• _DOCUMENT SECTION_
•••

| Kirkus Starred Review -- November 01, 2006 THE BASTARD OF ISTANBUL, Shafak, Elif, Viking 368 pp, $24.95, 1/22/2007 An astonishingly rich and lively story of an Istanbul family whose mixed up heritage mirrors the complexity of Turkish society. ![]() Shafak
(The Gaze, 2006), whom the Turkish government has put on trial for
"denigrating Turkishness," writes here about the 1915 massacre of Armenians.
The four Kazanci sisters live together with their mother and paternal
grandmother in Istanbul, their bother Mustafa having been sent to Arizona as
a young man to avoid the Kazanci curse: The men of the family tend to die by
age 41. When the youngest sister, rebellious Zeliha, has a daughter out of
wedlock, she refuses to name the father. Calling Zeliha auntie although she
knows their relationship, Aysa grows up in this household of women. Zeliha
runs a tattoo parlor; her sisters include a devout Muslim seer, a
nationalistic history teacher and a batty feminist. To escape her doting
aunts and grandmothers, Aysa hangs out with coffeehouse intellectuals,
including a cartoonist indicted by the government for cartoons mocking the
prime minister. Defensive about her lack of a father, Aysa takes an
existential view of life that denies the importance of the past. Meanwhile
in America, Armanoush is born to an Armenian father and American mother.

•••

• _DATA EXTRACT_

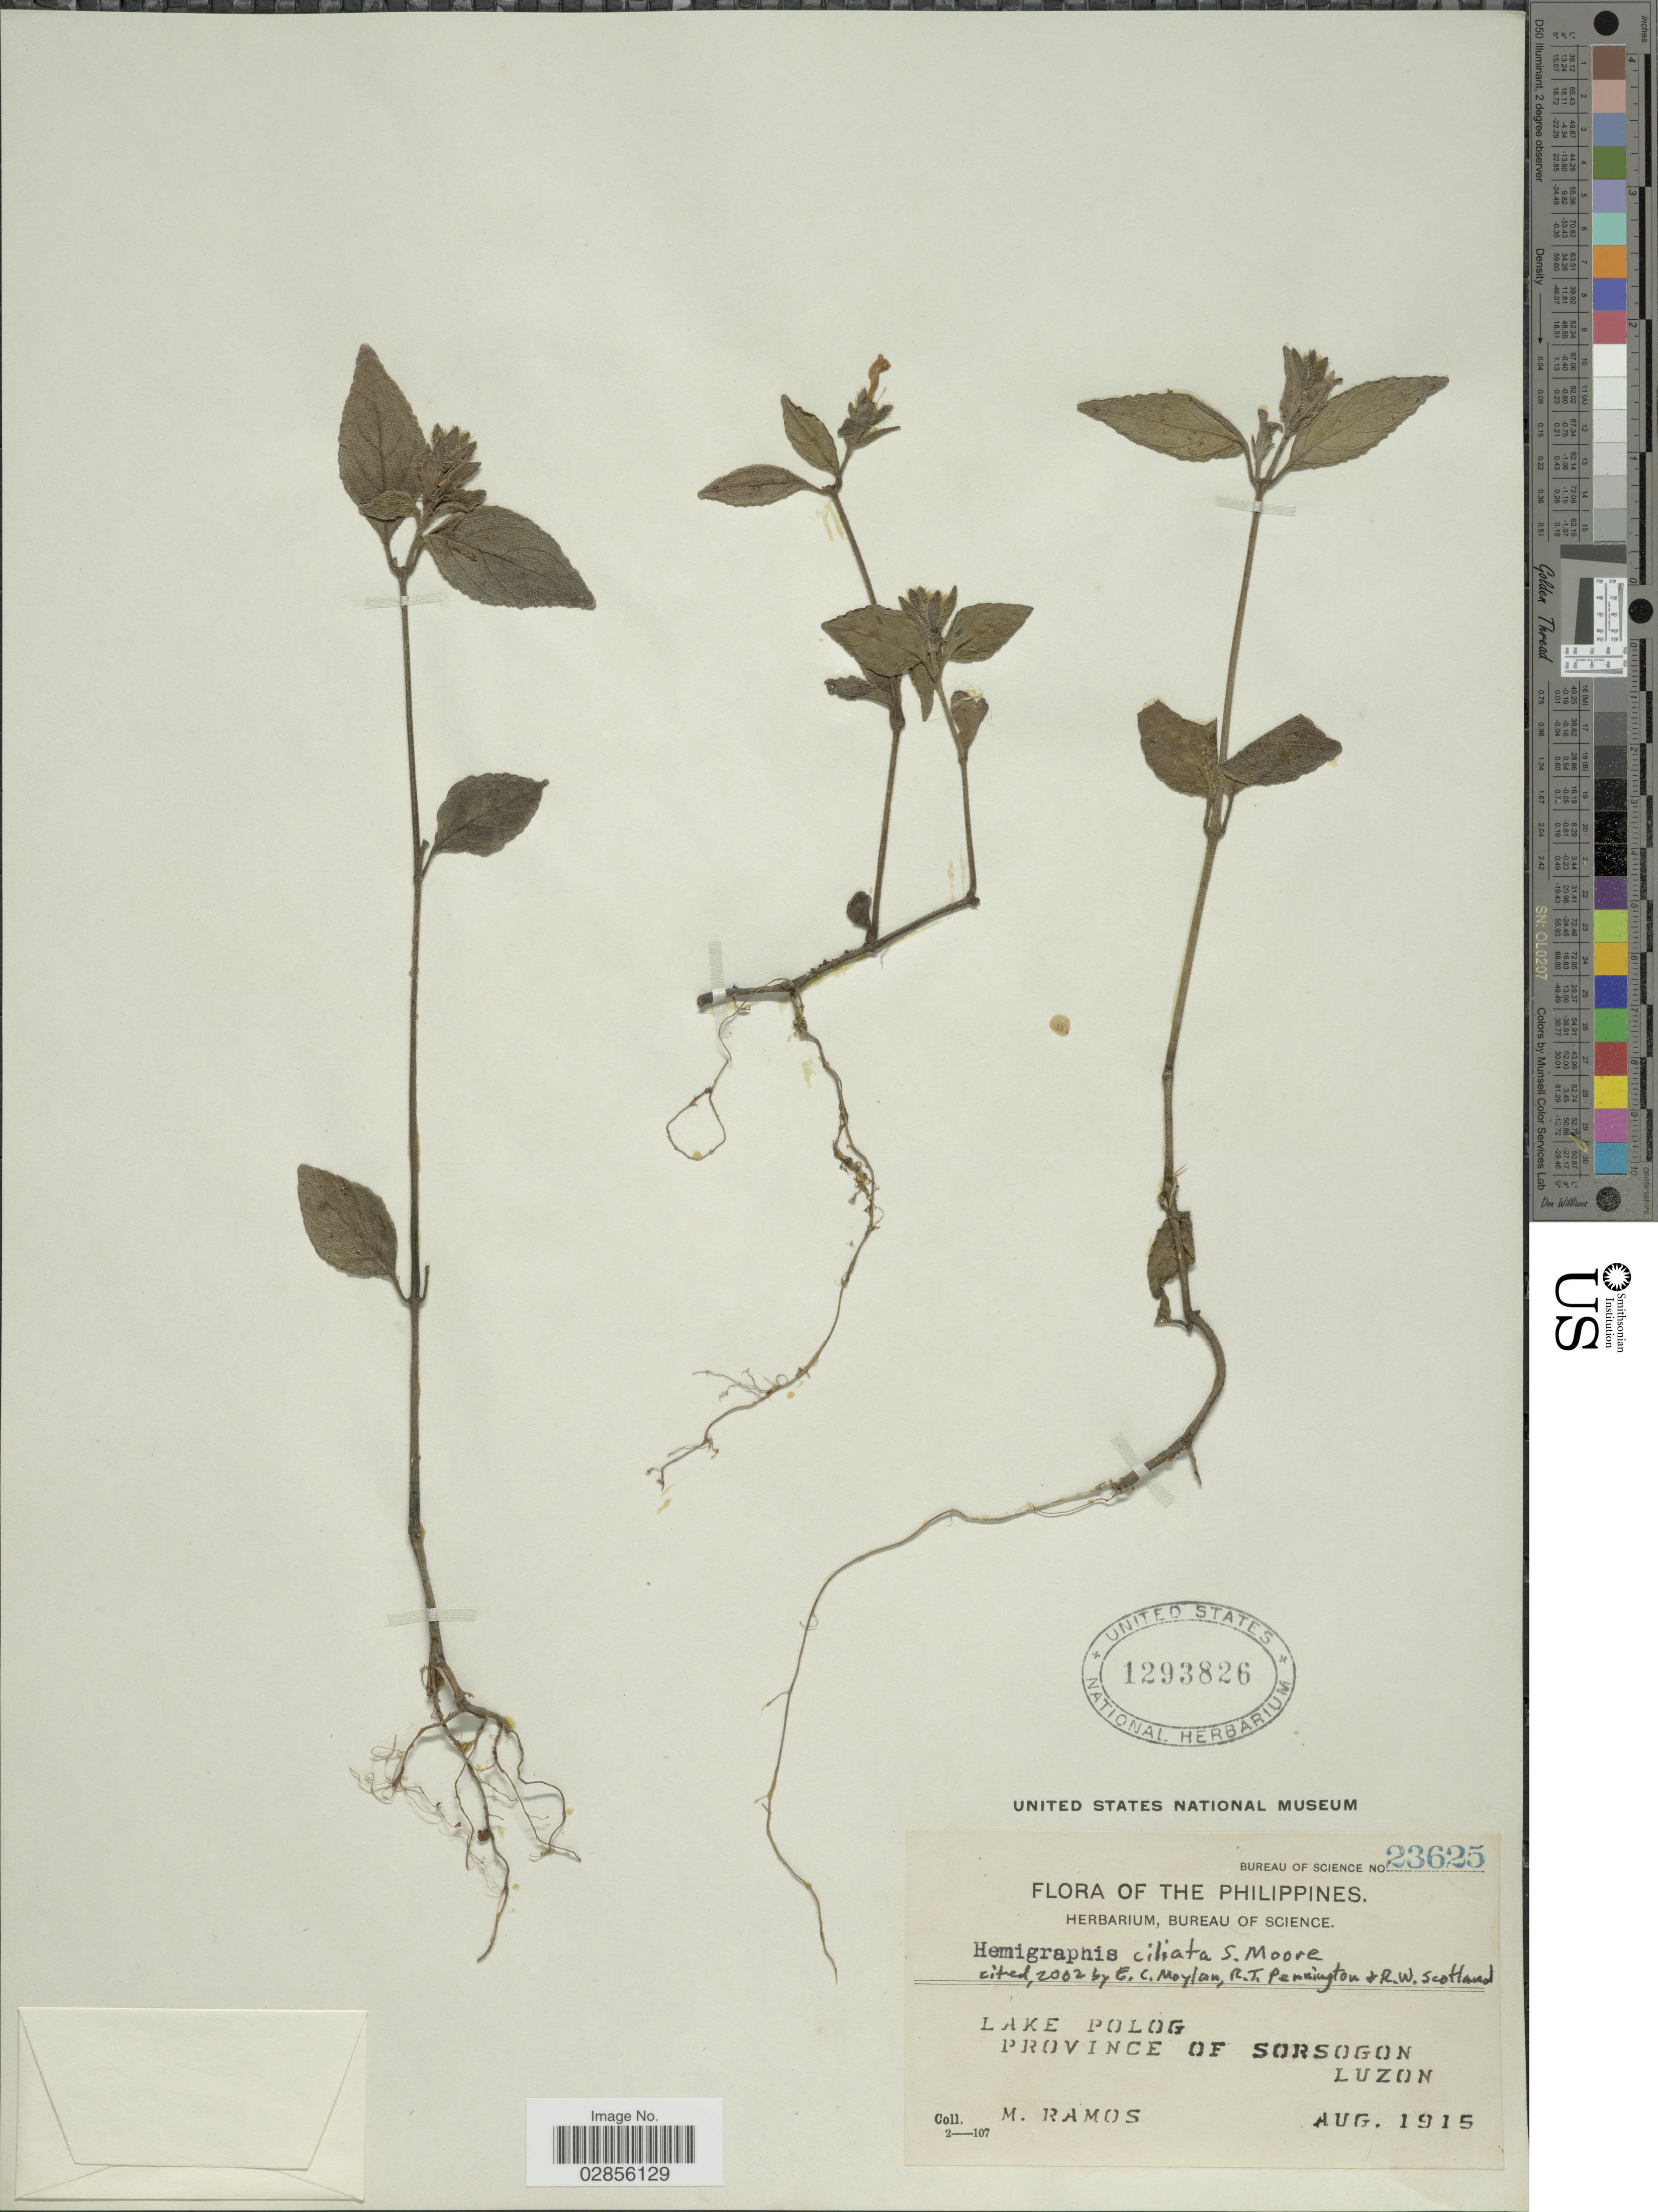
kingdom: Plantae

•••

• _TASK TO COMPLETE_
List every character from the novel who is named in the review of The Bastard of Istanbul.

• _EXERCISE SOLUTION_
Mustafa, Zeliha, Aysa, Armanoush